I have been involved with camouflage since my PhD and continue to run projects on animal colouration. For instance, why are tigers not green? Hiding in green vegetation in bright orange brown fur clearly does not sound like an optimal solution. Other animals, such as the primary prey of tigers, have different colour vision to us humans which makes these mighty felines look different to them. Our work supports the notion that when considering the optimal colours for a given environment and function (e.g. concealment or signalling), the visual system of observers has a significant effect. This research has led to numerous media collaborations and I was fortunate to work with Liz Bonnin, Steve Backshall and Sir David Attenborough.

As a member of the CamoLab, I am part of the team developing a toolkit to establish the best (or worst) camouflage for any object in any environment for any viewer using deep neural networks. A paper on establishing optimal colours and textures for concealing and visibility can be found here. This work has been further expanded to entirely synthetic (i.e. artificial) prey and predators: Our team has demonstrated how Generative Adversarial Networks, deep networks engaged in competition, can be utilised to simulate an evolutionary arms-race.

I also continue to engage with the research topic of my PhD: this work focused on how military camouflage uniform patterns evolved since the early 20th century. The project uses methods from computer vision to establish similarity metrics between patterns, and phylogenetics to model how patterns of allied and hostile countries have influenced each other’s designs.

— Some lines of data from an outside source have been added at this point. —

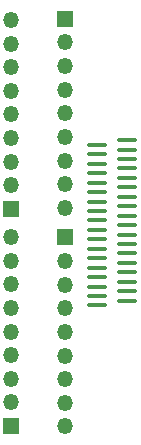
<source format=gtp>
%TF.GenerationSoftware,KiCad,Pcbnew,7.0.9*%
%TF.CreationDate,2024-03-23T01:13:53+08:00*%
%TF.ProjectId,8643____,38363433-4bd5-4a5e-932e-6b696361645f,rev?*%
%TF.SameCoordinates,Original*%
%TF.FileFunction,Paste,Top*%
%TF.FilePolarity,Positive*%
%FSLAX46Y46*%
G04 Gerber Fmt 4.6, Leading zero omitted, Abs format (unit mm)*
G04 Created by KiCad (PCBNEW 7.0.9) date 2024-03-23 01:13:53*
%MOMM*%
%LPD*%
G01*
G04 APERTURE LIST*
%ADD10R,1.350000X1.350000*%
%ADD11O,1.350000X1.350000*%
%ADD12O,1.800000X0.350000*%
G04 APERTURE END LIST*
D10*
%TO.C,J5*%
X151892000Y-60738000D03*
D11*
X151892000Y-62738000D03*
X151892000Y-64738000D03*
X151892000Y-66738000D03*
X151892000Y-68738000D03*
X151892000Y-70738000D03*
X151892000Y-72738000D03*
X151892000Y-74738000D03*
X151892000Y-76738000D03*
%TD*%
D10*
%TO.C,J4*%
X151892000Y-79248000D03*
D11*
X151892000Y-81248000D03*
X151892000Y-83248000D03*
X151892000Y-85248000D03*
X151892000Y-87248000D03*
X151892000Y-89248000D03*
X151892000Y-91248000D03*
X151892000Y-93248000D03*
X151892000Y-95248000D03*
%TD*%
D10*
%TO.C,J2*%
X147320000Y-95218000D03*
D11*
X147320000Y-93218000D03*
X147320000Y-91218000D03*
X147320000Y-89218000D03*
X147320000Y-87218000D03*
X147320000Y-85218000D03*
X147320000Y-83218000D03*
X147320000Y-81218000D03*
X147320000Y-79218000D03*
%TD*%
D12*
%TO.C,J1*%
X157098000Y-84604000D03*
X157098000Y-83804000D03*
X157098000Y-83004000D03*
X157098000Y-82204000D03*
X157098000Y-81404000D03*
X157098000Y-80604000D03*
X157098000Y-79804000D03*
X157098000Y-79004000D03*
X157098000Y-78204000D03*
X157098000Y-77404000D03*
X157098000Y-76604000D03*
X157098000Y-75804000D03*
X157098000Y-75004000D03*
X157098000Y-74204000D03*
X157098000Y-73404000D03*
X157098000Y-72604000D03*
X157098000Y-71804000D03*
X157098000Y-71004000D03*
X154588000Y-85004000D03*
X154588000Y-84204000D03*
X154588000Y-83404000D03*
X154588000Y-82604000D03*
X154588000Y-81804000D03*
X154588000Y-81004000D03*
X154588000Y-80204000D03*
X154588000Y-79404000D03*
X154588000Y-78604000D03*
X154588000Y-77804000D03*
X154588000Y-77004000D03*
X154588000Y-76204000D03*
X154588000Y-75404000D03*
X154588000Y-74604000D03*
X154588000Y-73804000D03*
X154588000Y-73004000D03*
X154588000Y-72204000D03*
X154588000Y-71404000D03*
%TD*%
D10*
%TO.C,J3*%
X147320000Y-76834000D03*
D11*
X147320000Y-74834000D03*
X147320000Y-72834000D03*
X147320000Y-70834000D03*
X147320000Y-68834000D03*
X147320000Y-66834000D03*
X147320000Y-64834000D03*
X147320000Y-62834000D03*
X147320000Y-60834000D03*
%TD*%
M02*

</source>
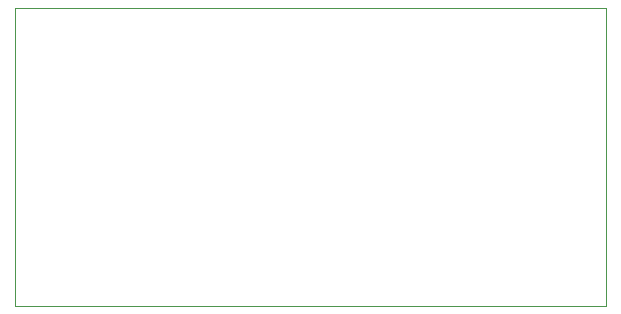
<source format=gm1>
%TF.GenerationSoftware,KiCad,Pcbnew,8.0.2-1*%
%TF.CreationDate,2024-05-20T16:42:59-04:00*%
%TF.ProjectId,humep1,68756d65-7031-42e6-9b69-6361645f7063,rev?*%
%TF.SameCoordinates,Original*%
%TF.FileFunction,Profile,NP*%
%FSLAX46Y46*%
G04 Gerber Fmt 4.6, Leading zero omitted, Abs format (unit mm)*
G04 Created by KiCad (PCBNEW 8.0.2-1) date 2024-05-20 16:42:59*
%MOMM*%
%LPD*%
G01*
G04 APERTURE LIST*
%TA.AperFunction,Profile*%
%ADD10C,0.050000*%
%TD*%
G04 APERTURE END LIST*
D10*
X37500000Y-52500000D02*
X87500000Y-52500000D01*
X87500000Y-77750000D01*
X37500000Y-77750000D01*
X37500000Y-52500000D01*
M02*

</source>
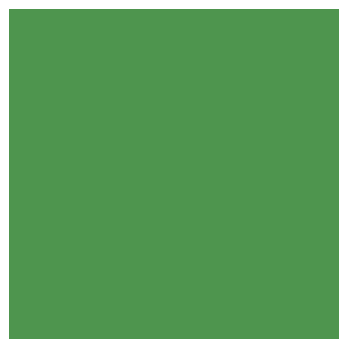
<source format=gbr>
G04 DipTrace 2.4.0.2*
%INBoard.gbr*%
%MOIN*%
%ADD11C,0.006*%
%FSLAX44Y44*%
G04*
G70*
G90*
G75*
G01*
%LNBoardPoly*%
%LPD*%
G36*
X3940Y14940D2*
D11*
X14940D1*
Y3940D1*
X3940D1*
Y14940D1*
G37*
M02*

</source>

Understanding how people engage with art and spaces

This project examines how we can predict preference to visual artworks by utilising eye movements of observers and paintings generated by deep neural networks. Gaining insight into how people perceive art could also lead to more inclusive environments and our team is using virtual reality and wearables recording physiological measurements to establish how participants engage with various spaces.